Task statement
Rewrite the text of the listing, replacing "ciasteczka" with "pliki cookie" wherever it occurs and keeping everything else the same. Omit the pictures from your answer.

── Data for the task ──

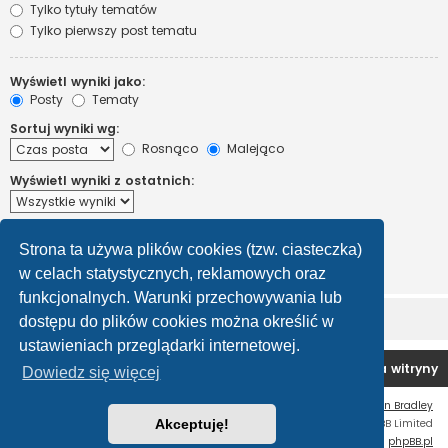
Tylko tytuły tematów
Tylko pierwszy post tematu
Wyświetl wyniki jako:
Posty
Tematy
Sortuj wyniki wg:
Rosnąco
Malejąco
Wyświetl wyniki z ostatnich:
Wyświetl pierwsze:
Strona ta używa plików cookies (tzw. ciasteczka)
Ustaw 0, aby wyświetlić cały post.
znaków w poście
w celach statystycznych, reklamowych oraz
funkcjonalnych. Warunki przechowywania lub
dostępu do plików cookies można określić w
ustawieniach przeglądarki internetowej.
Forum OC PL
Strona główna
Usuń ciasteczka witryny
Dowiedz się więcej
Flat Style by
Ian Bradley
Technologię dostarcza
Akceptuję!
phpBB
® Forum Software © phpBB Limited
Polski pakiet językowy dostarcza
phpBB.pl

───

Task result
Tylko tytuły tematów
Tylko pierwszy post tematu
Wyświetl wyniki jako:
Posty
Tematy
Sortuj wyniki wg:
Rosnąco
Malejąco
Wyświetl wyniki z ostatnich:
Wyświetl pierwsze:
Strona ta używa plików cookies (tzw. pliki cookie)
Ustaw 0, aby wyświetlić cały post.
znaków w poście
w celach statystycznych, reklamowych oraz
funkcjonalnych. Warunki przechowywania lub
dostępu do plików cookies można określić w
ustawieniach przeglądarki internetowej.
Forum OC PL
Strona główna
Usuń pliki cookie witryny
Dowiedz się więcej
Flat Style by
Ian Bradley
Technologię dostarcza
Akceptuję!
phpBB
® Forum Software © phpBB Limited
Polski pakiet językowy dostarcza
phpBB.pl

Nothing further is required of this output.